I've also noticed another trend amongst some women (And men) online... in order to win an argument with you, they will automatically assume that you are a cishet white male, and use that as an insult to dismiss any argument you make. Therefore, they are right and you are wrong. The amount of things that I am assumed as being because I don't share the same opinions is astounding. I've even had someone try to tell me that I'm 'mansplaining' to them. Whatever you can use as a scapegoat, that's now me. 
@sim I've long since realised that it's to my benefit if people start pulling that shit, they're revealing their prejudices and weaknesses in one go.

That is a good point. You quickly learn what their prejudices are when they pull that stunt.
@stefanieschulte @dredmorbius @woozle @harena

Then there is the whole gossip-sphere. I've also noted some female family members being busybodies, trying to give me advice that I didn't ask for about things like employment or relationships. I really don't need to hear lectures from any of them. I think they are branching out these days... like woozle's example with taxes. It won't just be traditional stuff. Sometimes, I'm sure they mean well or want to help... but as I said I don't need to hear lectures, and I don't always want to talk about whatever it is with them. 

@sim @[email protected] @woozle @dredmorbius Well, you can't "ban" mom (or dad) from your living room, no matter how badly they are misbehaving (except in very extreme cases). Intuitively, they know that, and some of them might adjust their behavior, even if their intentions aren't that bad.

My point: Most people feel the urge to behave in annoying ways sometimes, but how society reacts depends very much on power relations and context.

@stefanieschulte @sim @Harena @dredmorbius Ha! I banned my dad from lunches when his behavior became intolerable. (Long story.)

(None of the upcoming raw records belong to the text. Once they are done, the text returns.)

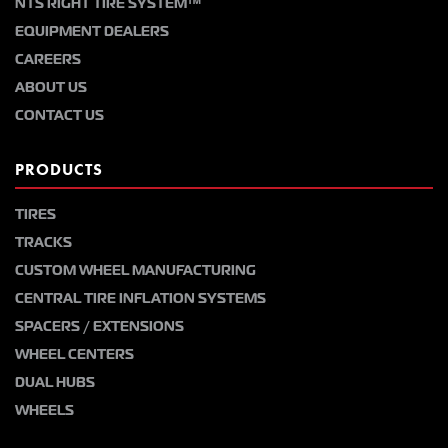
NTS RIGHT TIRE SYSTEM™
EQUIPMENT DEALERS
CAREERS
ABOUT US
CONTACT US
PRODUCTS
TIRES
TRACKS
CUSTOM WHEEL MANUFACTURING
CENTRAL TIRE INFLATION SYSTEMS
SPACERS / EXTENSIONS
WHEEL CENTERS
DUAL HUBS
WHEELS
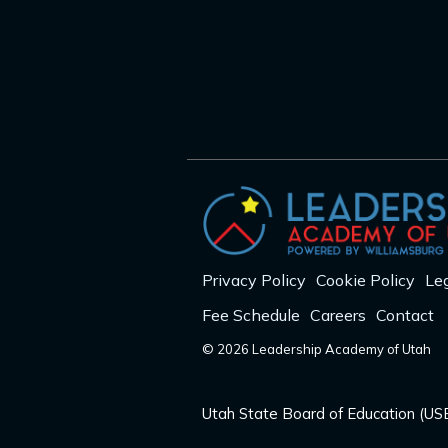
Privacy Policy
Cookie Policy
Leg
Fee Schedule
Careers
Contact
© 2026 Leadership Academy of Utah
Utah State Board of Education (USB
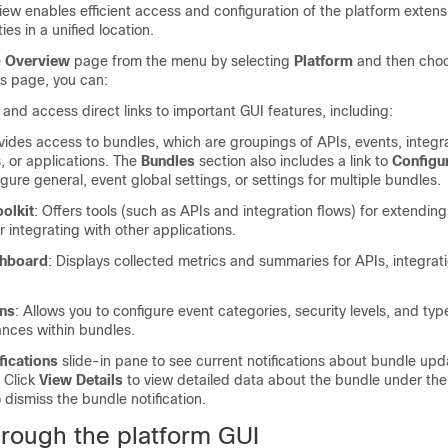
ew enables efficient access and configuration of the platform extensi
ies in a unified location.
e
Overview
page from the menu by selecting
Platform
and then cho
is page, you can:
nd access direct links to important GUI features, including:
ovides access to bundles, which are groupings of APIs, events, integra
, or applications. The
Bundles
section also includes a link to
Configu
gure general, event global settings, or settings for multiple bundles.
olkit
: Offers tools (such as APIs and integration flows) for extendin
or integrating with other applications.
shboard
: Displays collected metrics and summaries for APIs, integrat
ons
: Allows you to configure event categories, security levels, and typ
nces within bundles.
fications
slide-in pane
to see current notifications about bundle upd
 Click
View Details
to view detailed data about the bundle under th
 dismiss the bundle notification.
hrough the platform GUI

Mind you, I put up with it for about a decade first (I guess that qualifies as "extreme"?)... and it took ~6 months of whining from both of them before he really accepted it, I think.

But now they both know I will defend my boundaries. <looks steely-eyed>

@stefanieschulte @dredmorbius @woozle @harena

Well, it's not just mum or dad. It can even be aunts, or grandparents. But yes, these are annoying things that I can live with. No need to ban anyone. I think context and power relations do have a role to play here. School is the perfect example... you are taught to listen to adults, that your teacher is right and to behave yourself.
@woozle @dredmorbius @stefanieschulte @harena

With school? I don't think that I'll ever end up unlearning it. I think school traumatised me too.

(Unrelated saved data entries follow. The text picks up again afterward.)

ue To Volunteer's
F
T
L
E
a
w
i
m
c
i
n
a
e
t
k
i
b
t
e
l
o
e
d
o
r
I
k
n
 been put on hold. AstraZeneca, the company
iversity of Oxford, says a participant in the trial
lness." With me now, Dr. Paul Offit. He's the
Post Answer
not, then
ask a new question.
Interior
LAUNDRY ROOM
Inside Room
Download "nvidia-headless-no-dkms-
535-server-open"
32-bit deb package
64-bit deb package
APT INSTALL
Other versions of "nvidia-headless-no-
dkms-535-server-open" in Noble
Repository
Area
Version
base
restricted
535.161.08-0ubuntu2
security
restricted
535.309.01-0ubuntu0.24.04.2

@maiyannah @stefanieschulte All very true.

I'm most susceptible myself in instances where I feel threatened. Or where the assaults simply go on far too continuously. Again, watching someone in decline, coming to understand a whole history of interactions, realising that these are now being amplified and solidified yet further. It's sad, tiring, frustrating, and fascinating all at the same time.

@dredmorbius @maiyannah If your encounter was indeed with one of those truly toxic people, all bets are off anyway. They might play the "sexism" or "racism" card whenever they see fit, and even act in a racist of sexist way themselves elsewhere. In such a case, only a ban, moderation or some other community effort can help.

@maiyannah @dredmorbius And yes, whenever some political issue gains traction, such as feminism, some toxic people will pick it up and try to use it to further their own (sometimes very different) agenda. I think this is part of the reason why political debates can be so unpleasant.